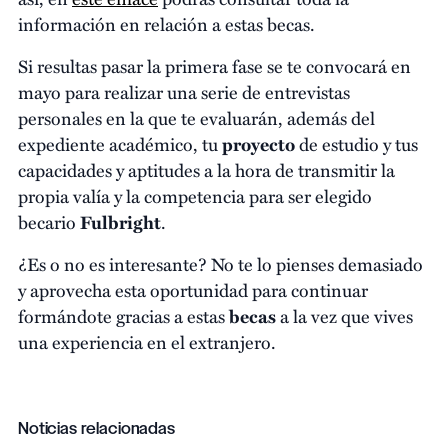
información en relación a estas becas.
Si resultas pasar la primera fase se te convocará en
mayo para realizar una serie de entrevistas
personales en la que te evaluarán, además del
expediente académico, tu
proyecto
de estudio y tus
capacidades y aptitudes a la hora de transmitir la
propia valía y la competencia para ser elegido
becario
Fulbright
.
¿Es o no es interesante? No te lo pienses demasiado
y aprovecha esta oportunidad para continuar
formándote gracias a estas
becas
a la vez que vives
una experiencia en el extranjero.
Noticias relacionadas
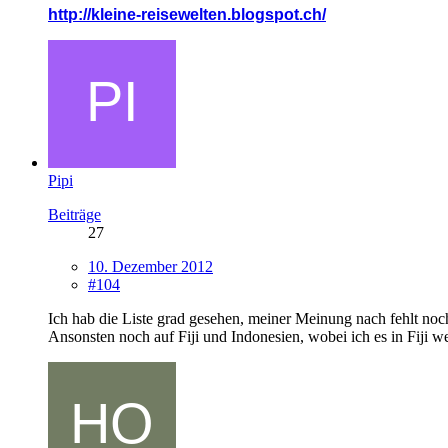
http://kleine-reisewelten.blogspot.ch/
Pipi
Beiträge
27
10. Dezember 2012
#104
Ich hab die Liste grad gesehen, meiner Meinung nach fehlt noc
Ansonsten noch auf Fiji und Indonesien, wobei ich es in Fiji w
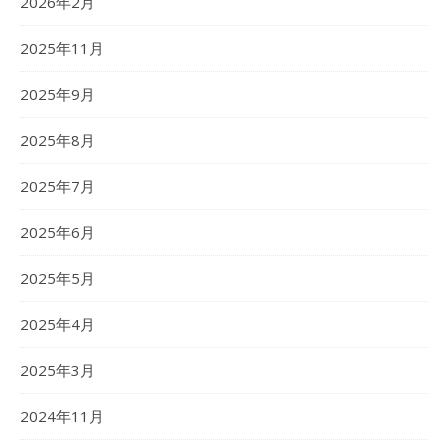
2026年2月
2025年11月
2025年9月
2025年8月
2025年7月
2025年6月
2025年5月
2025年4月
2025年3月
2024年11月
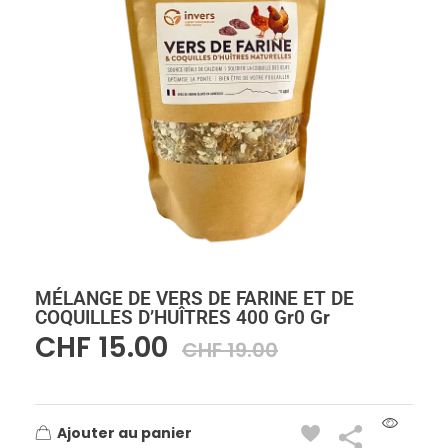
MÉLANGE DE VERS DE FARINE ET DE
COQUILLES D’HUÎTRES 400 Gr0 Gr
CHF
15.00
CHF
19.00
Ajouter au panier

§ §

**What is being asked**
Every line of the material that includes the word "para" needs to be copied.

**Solution for this task**
mayo para realizar una serie de entrevistas
propia valía y la competencia para ser elegido
y aprovecha esta oportunidad para continuar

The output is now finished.